Question

What is the final temperature of $0.10$ mole monatomic ideal gas performs $75cal$ of work adiabatically if the initial temperature is ${227}^{o}C$?
[Use : $R=2cal/(K-mol$)]

• A. $250K$
• B. $300K$
• C. $350K$
• D. $750K$

Answer 1

Answer: (D)

$750K$

Solution:- (D) $750K$

Let the final temperature be T.

Initial temperature $=227℃=(273+227)=500K$

For an adiabatic process, work done is given by-

$W=n{C}_{V}dT$

As the gas is monoatomic,

$C_V=\frac{3}{2}R$

$\therefore W=\frac{3}{2}nRdT$

Given that,

$n=$ No. of moles $=0.10$

$R=2cal{K}^{-1}{mol}^{-1}$

$W=$ Work done $=75cal$

Since the work done is positive, i.e., work is done by the system, means the gas has expanded.

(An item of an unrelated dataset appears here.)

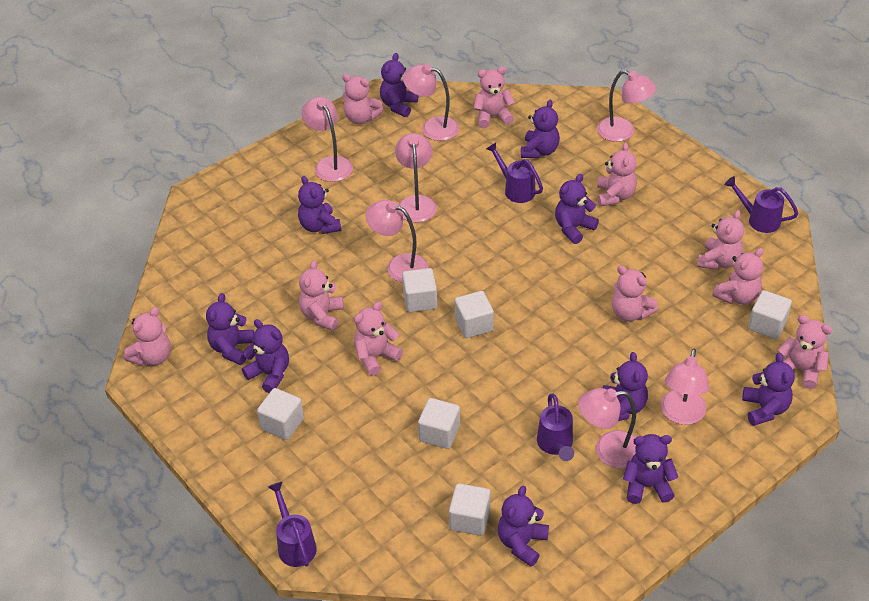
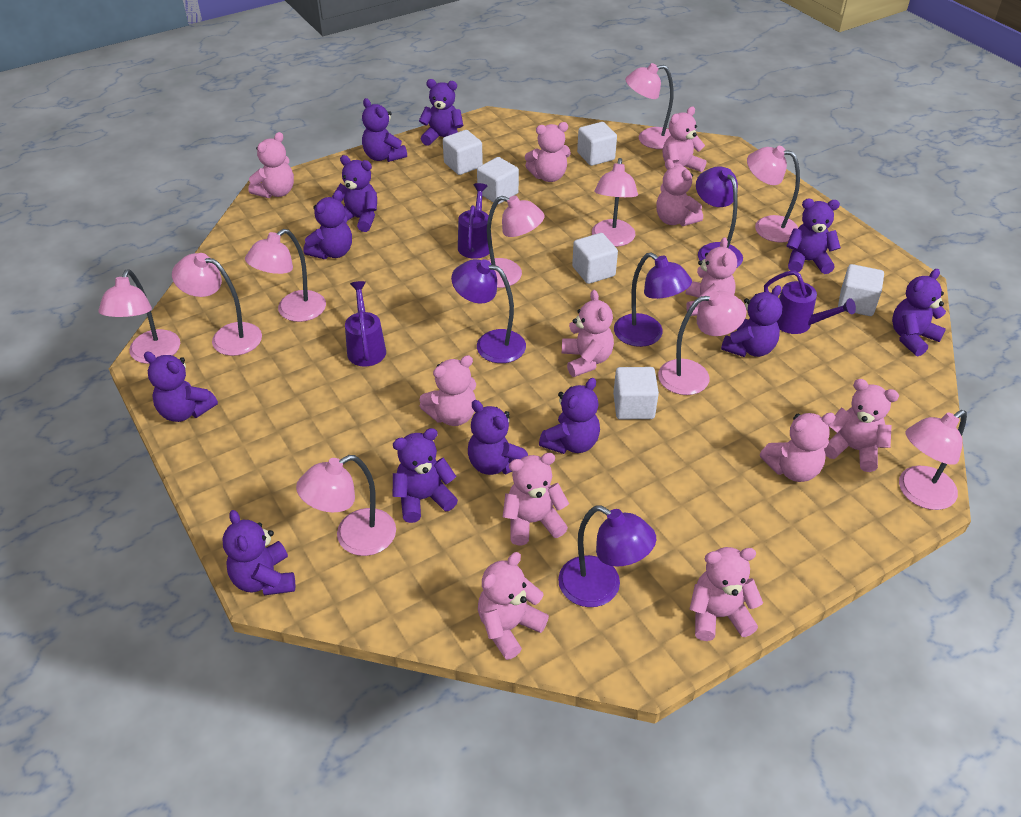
pink lamp: 7 -> 10
pink teddy bear: 10 -> 12
purple lamp: 0 -> 4
purple teddy bear: 10 -> 12
purple watering can: 4 -> 3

$\therefore$ Change in temperature $\left(dT\right)=T_2-T_1=(T-500)K$

$\therefore$ From equation $\left(1\right)$, we have

$75=\frac{3}{2}\times 0.10\times 2\times (T-500)$

$\Rightarrow T-500=\frac{75}{0.3}$

$\Rightarrow T=500+250=750K$

Hence the final temperature is $750K$.